_Task list_:
1. Answer these questions from the news update:
(a) From which port did the Behshad depart?
(b) How many tugs accompanied the Saviz on its journey back to Iran?
(c) For how many years had the Saviz been patrolling the waters near the Bab el-Mandeb strait?
2. Duplicate word for word the portion of the news update that begins at the words "Iran towed the" and stops after the words "the Suez Canal.".

News Update

US watching as Iran quietly replaces Red Sea spy ship damaged in April attack

Iran towed the stricken vessel back to port and brought in a similar vessel to gather intelligence in the strategically crucial waterway, the officials said.
The Behshad, an Iranian ship registered as a general cargo vessel, left the port of Bandar Abbas in early July, reaching its destination nine days later, according to satellite imagery provided to CNN in a report from ImageSat International, an Israeli satellite and intelligence company, which tracked the ship’s journey. The Behshad stopped near the Bab el-Mandeb strait, a crucial waterway that controls access to the Red Sea and the Suez Canal.
A few days later, the Saviz, another Iranian ship registered as a cargo vessel that had been patrolling those waters for five years, began its journey back to Iran, accompanied by two tugs. The ships are currently south of Oman, satellite images from ImageSat International show.
Satellite imagery from ImageSat InternationalSatellite imagery from ImageSat International
On Thursday, Israeli Defense Minister Benny Gantz responded “yes” when asked by Israeli media outlet Ynet whether Israel was ready to attack Iran, though Gantz and other Israeli officials have stressed the need for a united diplomatic front against Tehran.

_Given information_:

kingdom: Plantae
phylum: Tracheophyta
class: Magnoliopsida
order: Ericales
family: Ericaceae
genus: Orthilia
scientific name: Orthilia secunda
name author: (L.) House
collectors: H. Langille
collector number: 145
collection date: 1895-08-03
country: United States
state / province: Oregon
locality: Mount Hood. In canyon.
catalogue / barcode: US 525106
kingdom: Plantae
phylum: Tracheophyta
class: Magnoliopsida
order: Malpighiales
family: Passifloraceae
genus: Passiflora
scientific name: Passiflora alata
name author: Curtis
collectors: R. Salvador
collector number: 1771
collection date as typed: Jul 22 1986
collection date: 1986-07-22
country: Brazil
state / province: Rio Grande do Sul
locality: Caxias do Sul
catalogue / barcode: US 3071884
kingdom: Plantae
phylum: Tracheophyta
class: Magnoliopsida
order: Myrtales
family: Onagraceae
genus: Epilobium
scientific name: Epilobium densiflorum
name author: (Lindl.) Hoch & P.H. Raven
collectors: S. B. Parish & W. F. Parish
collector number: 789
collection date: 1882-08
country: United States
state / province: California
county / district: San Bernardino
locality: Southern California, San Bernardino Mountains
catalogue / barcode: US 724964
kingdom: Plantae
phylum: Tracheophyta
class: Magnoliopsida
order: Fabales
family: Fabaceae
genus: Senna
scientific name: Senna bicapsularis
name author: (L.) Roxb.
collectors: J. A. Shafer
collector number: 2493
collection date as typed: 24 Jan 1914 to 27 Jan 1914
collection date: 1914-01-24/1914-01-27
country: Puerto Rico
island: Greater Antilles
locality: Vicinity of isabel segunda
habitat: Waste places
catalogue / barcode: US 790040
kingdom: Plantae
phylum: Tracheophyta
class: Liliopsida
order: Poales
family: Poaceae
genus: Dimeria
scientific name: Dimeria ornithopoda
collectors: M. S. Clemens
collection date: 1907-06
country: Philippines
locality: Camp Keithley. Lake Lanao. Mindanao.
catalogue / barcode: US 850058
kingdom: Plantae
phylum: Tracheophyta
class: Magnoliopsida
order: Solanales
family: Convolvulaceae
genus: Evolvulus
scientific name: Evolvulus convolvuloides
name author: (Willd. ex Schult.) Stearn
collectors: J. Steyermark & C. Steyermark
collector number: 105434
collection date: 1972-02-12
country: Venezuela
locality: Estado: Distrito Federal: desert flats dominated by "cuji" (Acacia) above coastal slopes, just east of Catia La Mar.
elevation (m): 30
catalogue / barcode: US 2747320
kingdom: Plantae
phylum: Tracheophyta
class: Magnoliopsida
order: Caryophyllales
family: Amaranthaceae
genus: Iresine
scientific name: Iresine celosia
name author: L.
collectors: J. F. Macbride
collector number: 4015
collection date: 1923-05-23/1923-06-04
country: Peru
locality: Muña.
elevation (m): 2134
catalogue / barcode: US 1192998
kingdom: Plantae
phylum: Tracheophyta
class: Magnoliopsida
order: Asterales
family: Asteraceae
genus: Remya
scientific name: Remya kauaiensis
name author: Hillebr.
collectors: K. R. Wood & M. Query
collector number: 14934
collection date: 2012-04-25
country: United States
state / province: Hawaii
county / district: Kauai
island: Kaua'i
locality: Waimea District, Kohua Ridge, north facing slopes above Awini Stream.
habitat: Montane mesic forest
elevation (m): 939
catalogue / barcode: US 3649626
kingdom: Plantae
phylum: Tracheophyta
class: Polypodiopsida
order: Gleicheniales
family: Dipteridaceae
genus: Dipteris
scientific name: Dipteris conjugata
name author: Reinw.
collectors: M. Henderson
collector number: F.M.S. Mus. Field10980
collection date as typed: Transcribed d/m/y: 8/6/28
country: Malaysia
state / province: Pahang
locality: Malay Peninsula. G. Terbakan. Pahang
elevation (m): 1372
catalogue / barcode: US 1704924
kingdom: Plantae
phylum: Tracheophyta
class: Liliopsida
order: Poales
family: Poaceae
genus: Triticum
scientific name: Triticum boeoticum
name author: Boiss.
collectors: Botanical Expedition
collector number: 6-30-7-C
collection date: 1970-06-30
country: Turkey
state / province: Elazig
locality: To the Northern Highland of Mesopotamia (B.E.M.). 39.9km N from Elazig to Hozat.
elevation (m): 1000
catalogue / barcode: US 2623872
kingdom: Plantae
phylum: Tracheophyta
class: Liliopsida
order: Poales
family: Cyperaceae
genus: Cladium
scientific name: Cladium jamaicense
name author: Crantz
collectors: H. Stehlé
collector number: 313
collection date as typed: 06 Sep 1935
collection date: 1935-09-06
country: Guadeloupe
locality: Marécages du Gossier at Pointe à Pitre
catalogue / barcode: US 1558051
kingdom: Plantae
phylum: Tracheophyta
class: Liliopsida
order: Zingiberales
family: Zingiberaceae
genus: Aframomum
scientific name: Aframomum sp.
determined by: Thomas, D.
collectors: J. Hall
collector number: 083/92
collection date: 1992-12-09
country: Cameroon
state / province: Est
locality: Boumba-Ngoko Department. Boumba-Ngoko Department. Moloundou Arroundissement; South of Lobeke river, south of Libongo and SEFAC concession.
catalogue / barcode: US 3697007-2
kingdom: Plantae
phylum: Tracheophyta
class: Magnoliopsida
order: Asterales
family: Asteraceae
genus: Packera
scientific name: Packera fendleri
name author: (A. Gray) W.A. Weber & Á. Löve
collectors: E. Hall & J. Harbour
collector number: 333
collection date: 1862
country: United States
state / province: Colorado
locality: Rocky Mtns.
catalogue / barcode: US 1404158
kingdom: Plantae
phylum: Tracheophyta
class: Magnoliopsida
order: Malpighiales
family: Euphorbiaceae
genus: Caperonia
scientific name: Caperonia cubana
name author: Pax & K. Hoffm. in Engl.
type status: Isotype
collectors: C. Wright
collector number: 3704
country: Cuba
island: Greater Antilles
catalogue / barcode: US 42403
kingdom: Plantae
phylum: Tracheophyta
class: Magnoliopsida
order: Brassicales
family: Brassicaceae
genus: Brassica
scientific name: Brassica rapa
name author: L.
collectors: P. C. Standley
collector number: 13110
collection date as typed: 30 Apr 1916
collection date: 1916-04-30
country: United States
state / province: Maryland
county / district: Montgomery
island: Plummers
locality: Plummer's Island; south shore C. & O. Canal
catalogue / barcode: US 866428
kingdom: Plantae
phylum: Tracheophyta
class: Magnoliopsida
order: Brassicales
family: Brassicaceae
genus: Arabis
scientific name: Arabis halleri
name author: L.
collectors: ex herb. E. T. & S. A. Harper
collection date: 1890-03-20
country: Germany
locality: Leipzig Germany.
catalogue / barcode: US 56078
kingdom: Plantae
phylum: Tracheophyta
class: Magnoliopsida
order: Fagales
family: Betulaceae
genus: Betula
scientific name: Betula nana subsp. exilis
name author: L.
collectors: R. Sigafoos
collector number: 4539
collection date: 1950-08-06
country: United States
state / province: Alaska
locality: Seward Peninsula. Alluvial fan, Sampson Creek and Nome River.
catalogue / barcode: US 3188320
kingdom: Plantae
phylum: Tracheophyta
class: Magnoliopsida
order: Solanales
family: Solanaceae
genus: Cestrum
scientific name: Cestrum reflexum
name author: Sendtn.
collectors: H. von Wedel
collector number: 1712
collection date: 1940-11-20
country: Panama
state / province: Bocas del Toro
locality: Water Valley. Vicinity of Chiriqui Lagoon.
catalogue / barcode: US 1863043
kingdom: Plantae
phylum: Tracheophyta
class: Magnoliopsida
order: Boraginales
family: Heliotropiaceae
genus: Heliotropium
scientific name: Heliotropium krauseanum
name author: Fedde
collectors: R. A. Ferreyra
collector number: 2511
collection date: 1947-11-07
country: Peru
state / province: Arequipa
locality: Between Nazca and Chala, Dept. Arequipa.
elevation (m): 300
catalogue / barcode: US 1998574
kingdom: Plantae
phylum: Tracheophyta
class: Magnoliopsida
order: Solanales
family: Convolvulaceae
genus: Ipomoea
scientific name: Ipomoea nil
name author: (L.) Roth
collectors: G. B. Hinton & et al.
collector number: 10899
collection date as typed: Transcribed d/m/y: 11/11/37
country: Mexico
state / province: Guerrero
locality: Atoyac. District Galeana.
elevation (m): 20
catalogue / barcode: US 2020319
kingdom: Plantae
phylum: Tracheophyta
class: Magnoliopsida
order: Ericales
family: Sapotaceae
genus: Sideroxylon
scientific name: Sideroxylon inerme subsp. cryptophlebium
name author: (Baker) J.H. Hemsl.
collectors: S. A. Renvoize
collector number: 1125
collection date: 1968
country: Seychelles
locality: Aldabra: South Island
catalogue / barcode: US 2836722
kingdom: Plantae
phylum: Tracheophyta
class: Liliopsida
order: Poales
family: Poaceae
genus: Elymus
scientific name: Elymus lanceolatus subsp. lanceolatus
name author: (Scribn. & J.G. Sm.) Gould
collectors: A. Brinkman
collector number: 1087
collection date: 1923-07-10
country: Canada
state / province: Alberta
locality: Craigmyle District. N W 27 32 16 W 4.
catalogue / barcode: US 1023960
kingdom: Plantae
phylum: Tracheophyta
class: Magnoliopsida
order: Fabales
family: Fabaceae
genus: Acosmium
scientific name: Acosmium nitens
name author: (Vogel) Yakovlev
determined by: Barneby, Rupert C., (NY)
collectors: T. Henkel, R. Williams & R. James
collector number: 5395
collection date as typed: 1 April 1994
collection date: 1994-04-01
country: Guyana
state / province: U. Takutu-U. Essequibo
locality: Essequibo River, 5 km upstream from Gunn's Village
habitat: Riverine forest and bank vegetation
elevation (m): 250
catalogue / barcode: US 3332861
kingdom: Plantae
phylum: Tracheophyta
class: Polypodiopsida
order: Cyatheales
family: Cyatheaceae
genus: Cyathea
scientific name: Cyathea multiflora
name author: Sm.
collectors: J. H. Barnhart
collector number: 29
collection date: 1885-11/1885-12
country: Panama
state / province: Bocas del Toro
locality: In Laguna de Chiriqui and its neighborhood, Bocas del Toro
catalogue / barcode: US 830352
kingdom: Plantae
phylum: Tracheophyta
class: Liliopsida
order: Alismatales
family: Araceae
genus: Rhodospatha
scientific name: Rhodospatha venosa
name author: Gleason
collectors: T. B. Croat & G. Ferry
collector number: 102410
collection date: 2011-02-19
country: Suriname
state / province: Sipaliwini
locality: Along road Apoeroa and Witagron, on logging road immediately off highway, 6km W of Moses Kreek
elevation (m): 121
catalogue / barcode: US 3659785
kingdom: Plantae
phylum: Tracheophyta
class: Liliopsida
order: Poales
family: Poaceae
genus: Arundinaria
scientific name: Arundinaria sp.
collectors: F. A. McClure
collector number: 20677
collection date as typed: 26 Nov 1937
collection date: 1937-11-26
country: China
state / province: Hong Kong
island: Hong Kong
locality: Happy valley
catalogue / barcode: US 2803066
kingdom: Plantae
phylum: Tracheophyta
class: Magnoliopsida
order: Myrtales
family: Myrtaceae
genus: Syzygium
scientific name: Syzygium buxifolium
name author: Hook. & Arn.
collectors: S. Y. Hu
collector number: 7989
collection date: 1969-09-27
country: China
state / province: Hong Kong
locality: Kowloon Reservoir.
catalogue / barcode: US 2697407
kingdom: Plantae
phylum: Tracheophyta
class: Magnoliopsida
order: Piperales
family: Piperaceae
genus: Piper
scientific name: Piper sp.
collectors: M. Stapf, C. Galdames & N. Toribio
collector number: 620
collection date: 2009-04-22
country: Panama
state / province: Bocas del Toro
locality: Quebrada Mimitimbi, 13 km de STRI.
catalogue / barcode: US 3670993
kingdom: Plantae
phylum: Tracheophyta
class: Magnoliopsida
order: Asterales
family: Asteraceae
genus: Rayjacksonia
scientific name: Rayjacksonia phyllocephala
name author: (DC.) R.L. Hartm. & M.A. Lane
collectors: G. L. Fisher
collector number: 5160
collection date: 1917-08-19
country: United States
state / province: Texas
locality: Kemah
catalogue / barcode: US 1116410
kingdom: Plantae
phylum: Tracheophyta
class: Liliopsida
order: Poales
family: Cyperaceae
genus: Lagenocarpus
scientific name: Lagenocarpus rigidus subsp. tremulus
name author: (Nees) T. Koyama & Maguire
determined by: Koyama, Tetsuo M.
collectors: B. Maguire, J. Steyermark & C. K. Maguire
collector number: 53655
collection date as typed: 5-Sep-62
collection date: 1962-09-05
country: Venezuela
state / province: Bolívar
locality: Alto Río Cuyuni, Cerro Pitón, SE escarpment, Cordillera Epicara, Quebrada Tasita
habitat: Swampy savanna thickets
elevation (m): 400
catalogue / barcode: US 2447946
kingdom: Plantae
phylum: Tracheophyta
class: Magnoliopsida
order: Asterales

_Responses_:
1.
(a) Bandar Abbas
(b) Two
(c) Five years

2.
Iran towed the stricken vessel back to port and brought in a similar vessel to gather intelligence in the strategically crucial waterway, the officials said.
The Behshad, an Iranian ship registered as a general cargo vessel, left the port of Bandar Abbas in early July, reaching its destination nine days later, according to satellite imagery provided to CNN in a report from ImageSat International, an Israeli satellite and intelligence company, which tracked the ship’s journey. The Behshad stopped near the Bab el-Mandeb strait, a crucial waterway that controls access to the Red Sea and the Suez Canal.